The idea that death was a wound has always seemed obvious to me. I have been fortunate enough not to have lost many people who are close to me, but the ones I have lost so far have hurt deeply. While the “Gift of Eru Illuvatar” sounds like a gift on paper, experiencing it does not make it feel much like a gift. When reading the Athrabeth, Finrod’s arguments sounded noble and high minded, but Andreth’s arguments made a lot of sense to me as a human. As a human, loss is certain, and that feels far more like a curse than a gift. With my disposition towards death being bad, I am captivated by the stories of Beren and Luthien and Aragorn and Arwen. From my negative view on death I can’t imagine what kind of strength of love would have Arwen and Luthien trade endless life for the certainty of loss and a grave. Finrod explains it from the Elves’ view, that immortality may not in fact be all positives, an immortal being with just a fëa (spirit) and no hröa (body) is a fate worse than death, as one remains bound to Arda. However, I still struggle to understand how the type of endless life that the Elves possess and knowing you will see your family and loved ones again, even with its drawbacks, can be a worse bond than the certainty of grief that Andreth faces.

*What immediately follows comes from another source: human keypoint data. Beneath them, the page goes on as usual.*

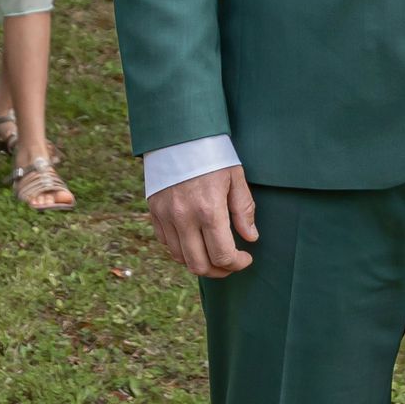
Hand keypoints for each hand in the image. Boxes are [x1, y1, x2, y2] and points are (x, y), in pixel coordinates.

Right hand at [149, 163, 258, 277]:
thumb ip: (243, 210)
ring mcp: (166, 216)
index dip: (237, 264)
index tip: (246, 258)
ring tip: (213, 254)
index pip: (222, 255)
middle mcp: (184, 218)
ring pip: (181, 258)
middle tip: (230, 264)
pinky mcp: (154, 211)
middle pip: (199, 265)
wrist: (178, 132)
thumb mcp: (235, 177)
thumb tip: (250, 237)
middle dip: (219, 271)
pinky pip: (166, 243)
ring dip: (199, 262)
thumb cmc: (212, 153)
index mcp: (209, 210)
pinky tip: (195, 241)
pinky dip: (182, 249)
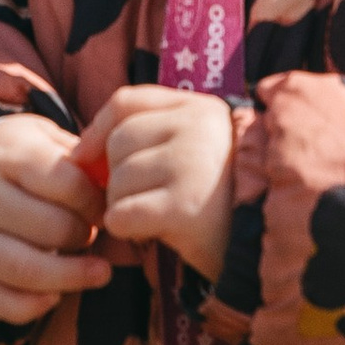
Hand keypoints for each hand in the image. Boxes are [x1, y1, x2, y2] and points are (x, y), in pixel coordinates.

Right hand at [0, 114, 107, 325]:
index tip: (105, 207)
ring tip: (99, 272)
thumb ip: (79, 158)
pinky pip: (3, 303)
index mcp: (2, 157)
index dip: (96, 201)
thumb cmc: (17, 162)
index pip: (64, 182)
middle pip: (51, 228)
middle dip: (85, 235)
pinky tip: (56, 294)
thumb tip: (118, 185)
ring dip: (72, 277)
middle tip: (93, 233)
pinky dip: (36, 306)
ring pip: (27, 270)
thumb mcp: (42, 140)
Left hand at [75, 86, 237, 276]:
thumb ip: (151, 135)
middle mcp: (197, 128)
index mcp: (200, 108)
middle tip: (142, 199)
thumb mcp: (195, 150)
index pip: (126, 101)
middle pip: (117, 143)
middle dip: (116, 176)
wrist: (265, 243)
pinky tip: (150, 232)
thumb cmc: (221, 198)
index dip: (96, 129)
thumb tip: (79, 152)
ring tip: (156, 216)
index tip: (85, 156)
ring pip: (117, 180)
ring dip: (123, 205)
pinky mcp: (183, 207)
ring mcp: (191, 165)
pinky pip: (122, 214)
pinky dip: (126, 228)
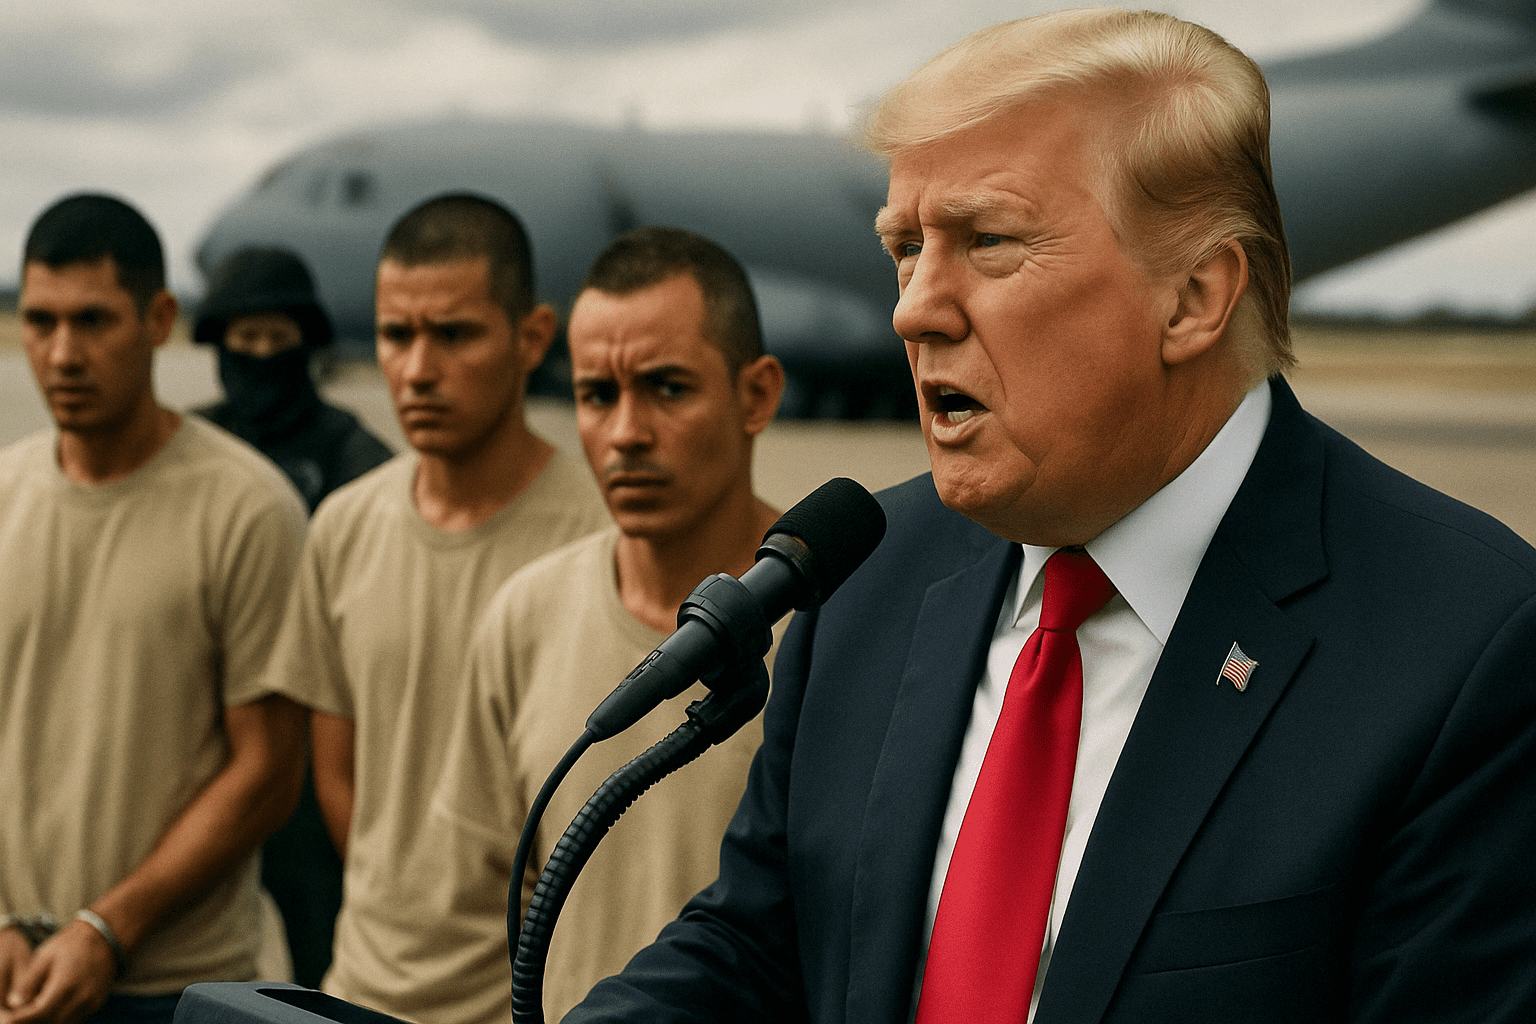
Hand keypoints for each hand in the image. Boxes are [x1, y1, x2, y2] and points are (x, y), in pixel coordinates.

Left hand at [0, 921, 114, 1023]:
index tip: (8, 1019)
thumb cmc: (73, 943)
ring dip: (47, 1021)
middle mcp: (81, 998)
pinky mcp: (96, 1003)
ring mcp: (91, 1002)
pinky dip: (59, 1018)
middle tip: (20, 1015)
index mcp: (66, 985)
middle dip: (33, 1023)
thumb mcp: (45, 956)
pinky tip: (51, 1007)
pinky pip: (74, 1019)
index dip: (21, 1020)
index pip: (39, 1014)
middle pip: (51, 1023)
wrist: (106, 936)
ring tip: (35, 1010)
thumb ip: (28, 981)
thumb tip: (14, 1003)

It really stuck with me in class when it was said that, “She traded endless twilight for the brightness of one mortal lifetime filled with love, laughter, scraped knees, bedtime stories, and the wild, irreplaceable joy of watching her child grow.” Neither the marriages of Beren and Luthien or Aragorn and Arwen are “happy ever afters,” they both involved bitterness and loss. The story of Aragorn and Arwen is especially sad as Arwen dies alone in the now abandoned forests of Lorien. As she says during the tale “As wicked fools I scorned them, but I pity them at last. For if this is indeed, as the Eldar say, the gift of the One to Men, it is bitter to receive." (Appendix A, Part I) Finrod can speak of it as a gift, for he will never have to face the loss, which Arwen understands now is why Humans speak of it as a curse, yet she knew it was a certainty when she made her choice and chose it all the same.
This is where Letter 43 enters the picture. On the surface it may come off as a grumpy letter about the failings of love and the inherent limitations of the genders, but going under that I think it is cutting to the core of what marriage is. As humans we are going to die, getting married is guaranteeing yourself or your partner an immense amount of pain in death, and yet choosing to get married anyway. Choosing not to get married would save you some pain, but it would be like choosing not to interact with the world. With that logic we could try and forgo all bonds of relationships with others to escape pain, but then we would be like wraiths. Not interacting would be the worst of both worlds, one would be like a wraith described by Finrod as a fate worse than death, but then still dying anyway. It would be like receiving that one day of a human life time and choosing to waste it. In today’s world that could look like refusing to make friends because friends can leave or refusing to fall in love because it will inevitably cause pain. The point is not that these refusals fail to save us from pain, to some extent they might, but they will also prevent us from experiencing the things that would make the pain worth bearing. As Haldir states in the Fellowship of the Ring “and though in all lands love is now mingled with grief, it grows perhaps the greater.” (Book 2, Chapter 6) I am beginning to wrap my head around the fact that maybe loss is what makes love so special. When Edith died, Tolkien wrote Luthien on her grave and when he died, Beren was inscribed under his name on the tombstone. The entire story of The Lord of the Rings is only possible because of the very marriage between Beren and Luthien. The descendants that result from Luthien trading that eternal twilight for one human day and a child, with all of the joy and sadness attached, play key roles in Sauron’s defeat.
Towards the end of the Athrabeth, after Andreth argues that maybe Eru is a far off king letting princes do as they will, Finrod speaks of something stranger: the Creator entering into Arda and healing it from within. Over the course of the discussion they have logically arrived at the idea of the Incarnation. In Christianity, God does take a body, a hröa, as Jesus Christ and allows it to be destroyed on the cross. If death is a wound, it is something that God entered his own creation to share with us. If Jesus dies with us, then death must somehow be a gift. That's a part of the class that I am still processing, and the idea of death still scares me and I suspect it will for a long time, but maybe Finrod is right, and death is what makes life meaningful. Wouldn't a single day that changes be more meaningful than an eternal, never changing twilight?